Enigma wrote: ↑11 Mar 2025, 09:21
I meant 240Hz VRR vs 240Hz No Sync At all (No VRR, No V-Sync, etc)
Do you mean
VRR on + V-SYNC option on vs.
VRR off + V-SYNC option off at x framerate within 240Hz refresh rate?
If so, this has already been tested:
https://blurbusters.com/gsync/gsync101- ... ettings/6/
That 14ms minimum in the "V-SYNC OFF + 238 FPS Limit" result
(aka your VRR off + V-SYNC option off scenario) above means there was a single sample that registered as 14ms, but it wasn't enough to change the average latency over the course of 40 samples.
I.E. that extra 2ms reduction for that single sample was achieved by a tearline
(a portion of the previous and next frame scan appearing simultaneously in a single scanout).
In other words, any latency difference between your two scenarios is determined by whether tearing is present, nothing more.

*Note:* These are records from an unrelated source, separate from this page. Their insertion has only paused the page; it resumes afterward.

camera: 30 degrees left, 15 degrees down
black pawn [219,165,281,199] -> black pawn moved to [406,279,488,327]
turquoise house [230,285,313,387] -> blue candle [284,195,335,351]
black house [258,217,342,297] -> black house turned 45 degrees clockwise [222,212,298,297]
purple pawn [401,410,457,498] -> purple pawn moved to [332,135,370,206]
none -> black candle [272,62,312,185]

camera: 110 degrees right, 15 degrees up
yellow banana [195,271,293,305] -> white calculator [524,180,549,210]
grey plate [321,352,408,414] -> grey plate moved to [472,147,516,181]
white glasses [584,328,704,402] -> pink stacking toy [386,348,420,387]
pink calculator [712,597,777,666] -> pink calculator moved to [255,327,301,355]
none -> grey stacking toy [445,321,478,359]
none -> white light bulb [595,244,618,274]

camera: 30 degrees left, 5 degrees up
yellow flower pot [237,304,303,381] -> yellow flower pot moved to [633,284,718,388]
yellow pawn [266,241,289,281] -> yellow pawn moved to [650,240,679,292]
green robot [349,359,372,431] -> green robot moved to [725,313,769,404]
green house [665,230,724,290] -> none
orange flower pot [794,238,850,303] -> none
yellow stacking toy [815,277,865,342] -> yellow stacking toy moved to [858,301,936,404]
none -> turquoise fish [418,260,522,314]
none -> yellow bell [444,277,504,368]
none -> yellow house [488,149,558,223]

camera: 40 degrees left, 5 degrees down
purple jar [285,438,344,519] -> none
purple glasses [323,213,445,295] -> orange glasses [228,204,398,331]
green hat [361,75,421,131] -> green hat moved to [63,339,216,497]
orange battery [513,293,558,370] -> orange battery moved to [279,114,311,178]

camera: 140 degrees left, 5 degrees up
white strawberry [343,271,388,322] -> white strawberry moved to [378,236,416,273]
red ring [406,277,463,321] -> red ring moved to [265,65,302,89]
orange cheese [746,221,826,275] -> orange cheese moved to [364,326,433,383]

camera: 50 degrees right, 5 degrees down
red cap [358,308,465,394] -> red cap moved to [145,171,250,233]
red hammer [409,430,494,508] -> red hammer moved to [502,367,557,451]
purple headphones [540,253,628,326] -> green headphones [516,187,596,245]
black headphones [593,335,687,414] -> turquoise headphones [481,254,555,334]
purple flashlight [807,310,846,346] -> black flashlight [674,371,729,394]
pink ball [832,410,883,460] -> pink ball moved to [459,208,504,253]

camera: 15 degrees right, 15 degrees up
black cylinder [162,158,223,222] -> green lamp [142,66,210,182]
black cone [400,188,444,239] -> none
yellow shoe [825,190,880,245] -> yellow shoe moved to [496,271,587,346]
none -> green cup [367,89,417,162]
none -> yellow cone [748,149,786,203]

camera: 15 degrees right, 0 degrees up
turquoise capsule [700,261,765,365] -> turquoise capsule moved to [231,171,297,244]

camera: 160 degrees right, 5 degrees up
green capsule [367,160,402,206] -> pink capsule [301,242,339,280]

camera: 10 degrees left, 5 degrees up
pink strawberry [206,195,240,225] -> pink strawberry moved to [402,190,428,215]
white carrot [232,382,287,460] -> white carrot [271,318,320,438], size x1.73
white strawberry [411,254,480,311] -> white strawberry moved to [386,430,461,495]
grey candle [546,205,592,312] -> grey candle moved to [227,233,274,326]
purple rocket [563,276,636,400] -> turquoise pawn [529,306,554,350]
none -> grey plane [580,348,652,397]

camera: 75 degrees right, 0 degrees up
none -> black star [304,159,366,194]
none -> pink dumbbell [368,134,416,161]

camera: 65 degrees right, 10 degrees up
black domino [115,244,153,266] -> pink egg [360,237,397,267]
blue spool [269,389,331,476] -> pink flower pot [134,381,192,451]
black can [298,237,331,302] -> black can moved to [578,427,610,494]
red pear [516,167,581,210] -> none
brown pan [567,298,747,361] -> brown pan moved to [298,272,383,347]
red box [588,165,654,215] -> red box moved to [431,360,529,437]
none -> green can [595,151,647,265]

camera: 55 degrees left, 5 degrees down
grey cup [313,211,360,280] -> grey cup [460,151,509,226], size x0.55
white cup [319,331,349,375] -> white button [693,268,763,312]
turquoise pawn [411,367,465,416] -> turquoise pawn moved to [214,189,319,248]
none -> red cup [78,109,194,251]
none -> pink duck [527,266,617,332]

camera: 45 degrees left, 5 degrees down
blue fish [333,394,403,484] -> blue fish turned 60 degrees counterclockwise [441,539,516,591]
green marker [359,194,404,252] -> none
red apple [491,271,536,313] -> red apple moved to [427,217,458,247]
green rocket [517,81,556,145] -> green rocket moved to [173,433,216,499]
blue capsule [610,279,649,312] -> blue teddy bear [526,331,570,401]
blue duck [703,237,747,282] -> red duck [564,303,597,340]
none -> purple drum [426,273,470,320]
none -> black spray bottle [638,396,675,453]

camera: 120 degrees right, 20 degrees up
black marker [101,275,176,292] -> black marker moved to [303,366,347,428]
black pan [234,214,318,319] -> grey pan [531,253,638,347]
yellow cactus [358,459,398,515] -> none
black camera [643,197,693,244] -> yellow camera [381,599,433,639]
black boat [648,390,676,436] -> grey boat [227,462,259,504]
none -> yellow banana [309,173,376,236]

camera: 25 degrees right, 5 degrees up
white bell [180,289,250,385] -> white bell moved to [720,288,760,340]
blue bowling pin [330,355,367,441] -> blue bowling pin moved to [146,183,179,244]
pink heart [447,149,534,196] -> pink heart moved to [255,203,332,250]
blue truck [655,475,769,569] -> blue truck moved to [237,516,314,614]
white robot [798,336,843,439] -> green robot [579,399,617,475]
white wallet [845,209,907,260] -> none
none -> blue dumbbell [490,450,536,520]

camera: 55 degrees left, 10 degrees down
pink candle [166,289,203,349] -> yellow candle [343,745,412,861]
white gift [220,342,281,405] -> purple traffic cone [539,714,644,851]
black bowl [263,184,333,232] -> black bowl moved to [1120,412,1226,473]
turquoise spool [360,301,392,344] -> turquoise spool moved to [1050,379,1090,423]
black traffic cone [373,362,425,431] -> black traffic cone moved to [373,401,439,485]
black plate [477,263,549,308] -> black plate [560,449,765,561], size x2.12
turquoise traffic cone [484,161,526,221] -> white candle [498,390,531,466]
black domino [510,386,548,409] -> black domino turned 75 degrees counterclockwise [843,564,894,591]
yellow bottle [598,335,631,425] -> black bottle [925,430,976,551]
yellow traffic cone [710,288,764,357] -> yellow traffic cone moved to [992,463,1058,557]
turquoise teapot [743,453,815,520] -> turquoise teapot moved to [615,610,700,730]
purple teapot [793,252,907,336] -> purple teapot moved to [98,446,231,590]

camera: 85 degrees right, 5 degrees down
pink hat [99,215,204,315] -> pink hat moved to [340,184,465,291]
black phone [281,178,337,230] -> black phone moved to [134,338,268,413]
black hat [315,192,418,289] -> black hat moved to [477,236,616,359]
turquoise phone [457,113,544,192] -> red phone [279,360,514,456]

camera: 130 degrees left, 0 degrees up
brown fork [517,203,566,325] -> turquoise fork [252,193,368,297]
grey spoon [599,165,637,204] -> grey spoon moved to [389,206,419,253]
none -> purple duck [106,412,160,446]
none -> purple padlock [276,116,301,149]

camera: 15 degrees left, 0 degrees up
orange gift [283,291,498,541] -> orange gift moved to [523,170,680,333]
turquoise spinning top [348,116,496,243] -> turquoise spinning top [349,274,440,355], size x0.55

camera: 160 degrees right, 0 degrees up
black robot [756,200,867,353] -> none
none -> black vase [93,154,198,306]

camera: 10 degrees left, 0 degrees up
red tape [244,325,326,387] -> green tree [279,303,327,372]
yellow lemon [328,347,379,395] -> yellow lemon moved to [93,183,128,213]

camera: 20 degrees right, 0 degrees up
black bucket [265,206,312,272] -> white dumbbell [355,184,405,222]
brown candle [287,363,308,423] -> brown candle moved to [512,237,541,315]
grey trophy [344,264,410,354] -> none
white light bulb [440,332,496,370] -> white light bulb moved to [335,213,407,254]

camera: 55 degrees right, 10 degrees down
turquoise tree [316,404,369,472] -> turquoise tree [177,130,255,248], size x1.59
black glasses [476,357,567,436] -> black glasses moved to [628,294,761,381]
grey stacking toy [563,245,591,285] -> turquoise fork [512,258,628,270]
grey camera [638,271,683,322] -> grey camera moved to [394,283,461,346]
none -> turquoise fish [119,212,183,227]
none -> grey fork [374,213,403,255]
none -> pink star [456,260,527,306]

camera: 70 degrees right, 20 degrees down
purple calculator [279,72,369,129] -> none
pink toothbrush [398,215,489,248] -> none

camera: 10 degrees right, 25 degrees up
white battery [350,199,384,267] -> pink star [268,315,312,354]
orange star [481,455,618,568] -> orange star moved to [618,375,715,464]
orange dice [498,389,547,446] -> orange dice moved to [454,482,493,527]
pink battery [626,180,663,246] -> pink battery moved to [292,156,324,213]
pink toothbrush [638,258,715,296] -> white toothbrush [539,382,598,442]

Tearing in and of itself is a latency reducer, but of course the latency reduction is the tearlines themselves, which the average gamer tends to dislikes the look of, hence the use case for syncing methods, VRR included.
As I noted to you in the other thread, VRR has the lowest
tear-free latency possible. Any lower latency
requires tearing. No way around that.